Instructions to follow: Say the number of lines holding the word "encabeza" in the data, and leave out everything else.

Records supplied:
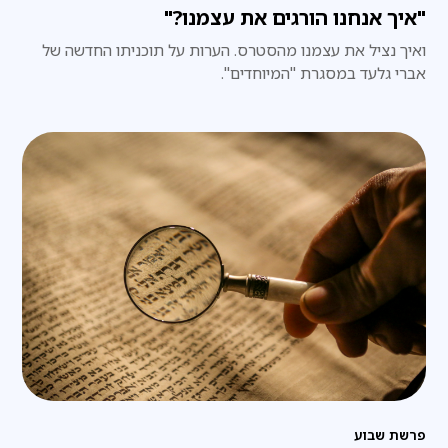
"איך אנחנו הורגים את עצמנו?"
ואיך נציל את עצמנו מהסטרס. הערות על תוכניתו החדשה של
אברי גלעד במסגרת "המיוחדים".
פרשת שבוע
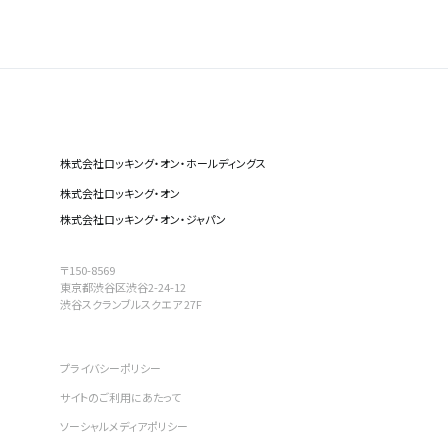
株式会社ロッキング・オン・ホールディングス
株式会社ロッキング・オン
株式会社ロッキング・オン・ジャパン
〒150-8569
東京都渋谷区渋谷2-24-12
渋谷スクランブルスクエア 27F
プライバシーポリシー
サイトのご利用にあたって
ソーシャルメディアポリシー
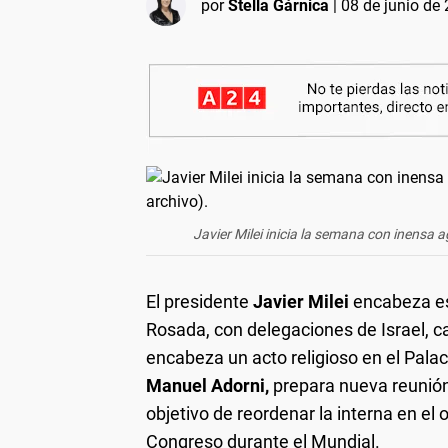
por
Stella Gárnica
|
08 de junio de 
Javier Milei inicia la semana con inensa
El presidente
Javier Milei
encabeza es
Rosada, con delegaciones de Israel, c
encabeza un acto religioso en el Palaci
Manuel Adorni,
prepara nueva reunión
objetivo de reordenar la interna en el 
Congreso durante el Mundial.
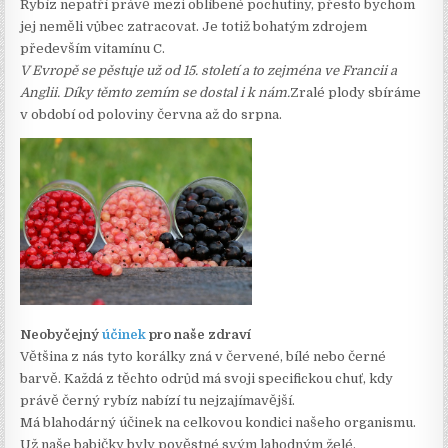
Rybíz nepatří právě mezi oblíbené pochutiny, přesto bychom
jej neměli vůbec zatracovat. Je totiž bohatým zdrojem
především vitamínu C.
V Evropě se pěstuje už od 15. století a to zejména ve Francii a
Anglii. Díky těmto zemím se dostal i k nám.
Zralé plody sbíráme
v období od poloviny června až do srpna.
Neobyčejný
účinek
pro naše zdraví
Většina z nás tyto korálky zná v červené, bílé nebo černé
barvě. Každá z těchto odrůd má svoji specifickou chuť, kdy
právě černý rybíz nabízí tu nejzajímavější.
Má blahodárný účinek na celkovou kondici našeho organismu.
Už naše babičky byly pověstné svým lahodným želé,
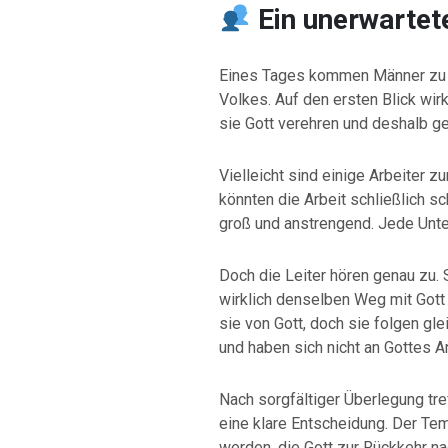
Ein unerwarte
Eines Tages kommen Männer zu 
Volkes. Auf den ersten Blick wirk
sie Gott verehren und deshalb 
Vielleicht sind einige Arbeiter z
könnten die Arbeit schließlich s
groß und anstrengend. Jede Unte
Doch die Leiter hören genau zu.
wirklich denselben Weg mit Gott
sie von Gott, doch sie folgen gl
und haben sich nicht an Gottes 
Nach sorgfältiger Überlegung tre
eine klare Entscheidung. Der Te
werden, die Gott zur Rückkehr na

Solution to the exercise: 2